Task. Lines before the one containing "left front paw: (232, 551)" are left out; output the rest of the data exactly, through the final line.

[Data extracted from a collection]
********************
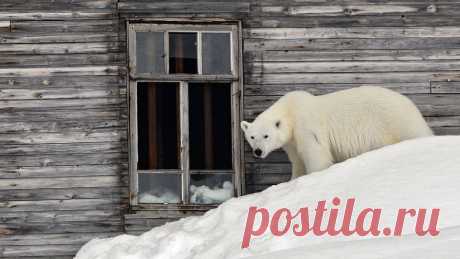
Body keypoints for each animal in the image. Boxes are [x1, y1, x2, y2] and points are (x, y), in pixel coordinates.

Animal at [243, 86, 434, 180]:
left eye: (266, 135)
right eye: (252, 137)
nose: (257, 151)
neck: (290, 111)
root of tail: (410, 104)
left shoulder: (306, 126)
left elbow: (316, 154)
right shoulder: (292, 142)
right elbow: (297, 161)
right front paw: (293, 179)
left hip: (396, 121)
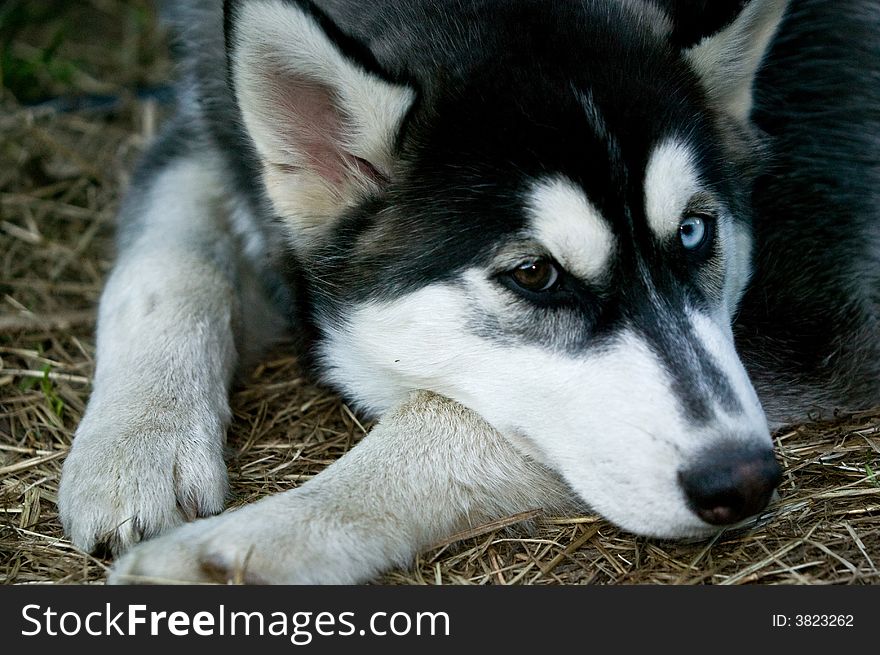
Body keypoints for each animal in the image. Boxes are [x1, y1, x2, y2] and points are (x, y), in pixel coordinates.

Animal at [58, 0, 876, 584]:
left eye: (695, 232)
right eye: (535, 275)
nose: (744, 479)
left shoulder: (821, 316)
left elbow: (445, 417)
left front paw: (232, 551)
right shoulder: (201, 129)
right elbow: (158, 265)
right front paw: (135, 446)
********************
Expected answer.
left front paw: (232, 551)
right shoulder: (201, 129)
right elbow: (158, 265)
right front paw: (135, 446)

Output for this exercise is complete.